____ Material supplied
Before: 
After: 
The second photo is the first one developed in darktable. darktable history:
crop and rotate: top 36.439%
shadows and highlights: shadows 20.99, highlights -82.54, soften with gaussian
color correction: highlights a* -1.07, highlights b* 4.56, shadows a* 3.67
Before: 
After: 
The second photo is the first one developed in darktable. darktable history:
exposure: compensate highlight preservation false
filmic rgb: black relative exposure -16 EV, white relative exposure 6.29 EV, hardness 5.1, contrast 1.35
________
____ Material supplied
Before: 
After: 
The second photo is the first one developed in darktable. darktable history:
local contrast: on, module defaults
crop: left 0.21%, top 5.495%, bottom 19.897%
________
____ Material supplied
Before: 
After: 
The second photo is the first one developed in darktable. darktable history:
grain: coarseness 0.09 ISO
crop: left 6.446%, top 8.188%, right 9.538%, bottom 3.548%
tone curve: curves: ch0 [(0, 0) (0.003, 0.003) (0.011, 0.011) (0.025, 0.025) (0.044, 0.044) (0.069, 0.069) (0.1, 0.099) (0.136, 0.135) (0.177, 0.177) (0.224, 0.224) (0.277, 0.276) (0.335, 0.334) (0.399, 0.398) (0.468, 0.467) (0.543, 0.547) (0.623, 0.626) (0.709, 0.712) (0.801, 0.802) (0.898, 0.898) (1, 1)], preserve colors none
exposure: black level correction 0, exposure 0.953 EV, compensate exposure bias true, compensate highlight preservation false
________
→ Task:
Give only the number of lines in the material above that contain the string "crop", where case counts.

→ Answer in full:
3